5. Wholly Moses! (1980)
Inexplicably holidaying in the Negev Valley in a flared business suit purloined from the set of 'Arthur', Dudley Moore is shucked through a time-hole by his desire to get his end away and finds himself marooned as the true Moses in a sub-Python nightmare of staggeringly ill-conceived proportions. The leaky raft of reed-thin gags is barely kept afloat by the kind of willful anachronism that passed for wit at the time (see Richard Pryor’s jive-talking Pharaoh) as Moore struggles through an endless mirth-Sinai of biblical non-sequiturs and ethnic ‘satire’. Like Father Tourette’s sermon, the catalogue of inappropriate knob-jokes and little-league blasphemy can’t disguise the fact that this movie has no idea what it’s saying.
6. Sirens (1994)
Perpetuating the myth that all Men of God are jittery, Panama-wearing, Typhoo-sodden dandies who’ll choke on their Victoria sponge at even the slightest glimpse of female flesh, 1994’s ‘Sirens’ sees Hugh Grant’s effete local minister take a trip Down Under to give Sam Neil’s art pervert a theological dressing down.
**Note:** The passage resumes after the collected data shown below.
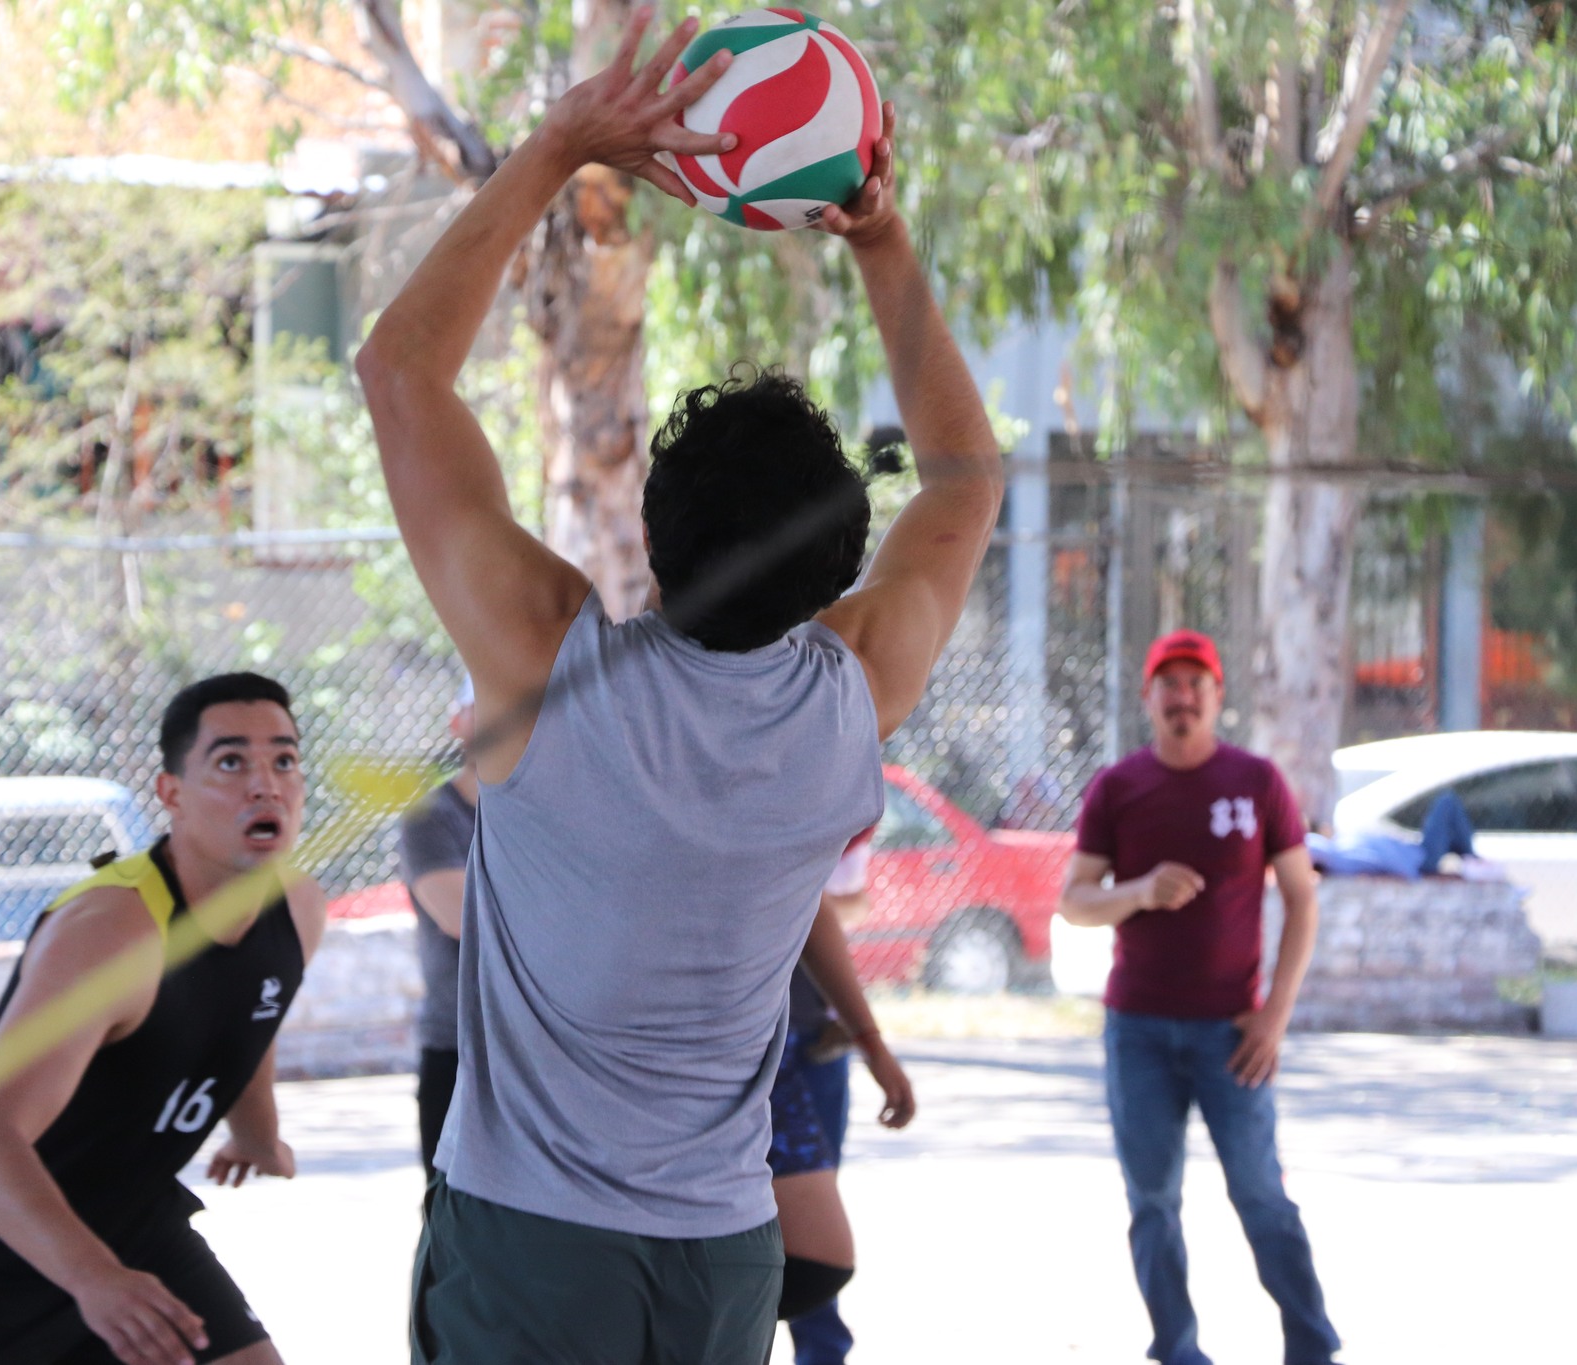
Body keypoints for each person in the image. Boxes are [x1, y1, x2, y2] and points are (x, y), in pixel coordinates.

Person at [354, 10, 1003, 1361]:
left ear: (654, 532)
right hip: (720, 1249)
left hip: (533, 1245)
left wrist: (560, 146)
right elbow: (964, 479)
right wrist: (882, 243)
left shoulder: (549, 665)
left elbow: (401, 373)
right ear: (837, 573)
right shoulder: (856, 691)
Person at [0, 673, 329, 1365]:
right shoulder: (113, 931)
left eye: (284, 759)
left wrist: (259, 1134)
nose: (265, 784)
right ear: (171, 794)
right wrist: (94, 1279)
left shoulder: (297, 908)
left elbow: (249, 1014)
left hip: (129, 1221)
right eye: (230, 761)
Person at [1056, 630, 1340, 1365]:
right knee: (1152, 1198)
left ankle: (1312, 1344)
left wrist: (1276, 1014)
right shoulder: (1119, 787)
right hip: (1139, 1030)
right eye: (1169, 685)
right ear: (1149, 698)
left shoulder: (1257, 782)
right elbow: (1075, 901)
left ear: (1218, 698)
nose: (1183, 698)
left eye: (1196, 685)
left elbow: (1303, 900)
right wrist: (1141, 890)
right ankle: (1177, 1348)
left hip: (1233, 1034)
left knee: (1260, 1193)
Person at [771, 832, 913, 1361]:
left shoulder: (780, 807)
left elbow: (815, 900)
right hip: (661, 1063)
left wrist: (868, 1040)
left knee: (812, 1256)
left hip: (792, 1041)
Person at [400, 677, 478, 1181]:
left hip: (548, 1047)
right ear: (458, 723)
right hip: (459, 1044)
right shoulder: (431, 815)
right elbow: (461, 917)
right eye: (485, 706)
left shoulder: (563, 811)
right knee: (449, 1218)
Presented with all the conviction of an ITV2 primetime investigation into the nature of blasphemy, the film does everything it can to stamp out the seriousness of its ideas about the boundless nature of artistic expression by descending into hazy-lensed erotica at any given opportunity: The film’s second half consists mainly of topless (read: liberated) women running through a row of sprinklers on a disused bowling green.
7. Logan’s Run (1976)
With its beatific cast of fanatical drones, the overbearing yet comforting menace of a capricious, unseen godhead and lashings of empty totemic symbolism, it’s difficult to see where the religiously inclined would find fault with 1976’s blow-dried sci-fi potboiler ‘Logan’s Run’. But when Michael York’s spunky Logan defies the prevailing theocracy of his coddling utopia, then he – like Martin Luther before him – not only drives a nail into the very heart of ecclesiastical doctrine, but frees an entire society and drags it, blinking and yet uncomprehending, into an enlightened rationalism where jujus, incantations and idolatry have no place. Amen.
8. Elmer Gantry (1960)
A juiced-up charlatan peddling spiritual snake-oil to a congregation of emotionally baffled sexual autistics may be an unnerving, near-the-knuckle theme to men of the cloth, but most would be flattering themselves if they thought they could pull off multiple fraud and nun-buttering with half the elan that Burt Lancaster brings to the role of Elmer. His traveling preacher’s boozy climb up the greased Jacob’s ladder of the Bible Belt circuit, strewn with careless promises, sex-pestery and grimy dollar bills, should make Gantry hateful. In fact, we love this slick mercenary, proving that when it comes to soul-jacking the people, content is optional: it’s all about style.
9. True Confessions (1981)
Whether it be spent chatting with tourists within the cool stone walls of a pristine, lottery-funded Cathedral, or amid the bowling greens, coffee mornings and gymkhanas of some half-imagined pastoral idyll, the British cleric has a relatively easy run of things. Contrast the plight of this winsome sitcom ninny with that of his opposite number in a downtown '40s Los Angeles that makes pre-Giuliani New York look like Center Parcs. Priest Robert De Niro is caught in the middle of rapacious land deals, the ‘Black Dahlia’ murder investigation and a corrupt LAPD. No wonder he spends the entire film doing that thing with his face that makes him look like he’s righteously constipated.
10. Jurassic Park (1993)
That’s right, ‘Jurassic Park’. From the titanic hubris of claiming Christ was a short, stocky spaceman (‘ET’), to freely speculating that humankind is far from the most intelligent life form in the cosmos (‘Close Encounters’), it’s fair to say that director Steven Spielberg has iconoclastic previous when it comes to the Man Upstairs. In kid-friendly toe-jam ‘Jurassic Park’, however, he goes even further and posits that God is, in fact, dead. In a fit of Nietzschean lunacy, he here unleashes the revivified scientific furies that outstrip the plans of their maker and reduce his very dominion over them to that of a moribund sideshow. White-knuckle thrill-ride or allegorical effrontery? You, viewer, must decide.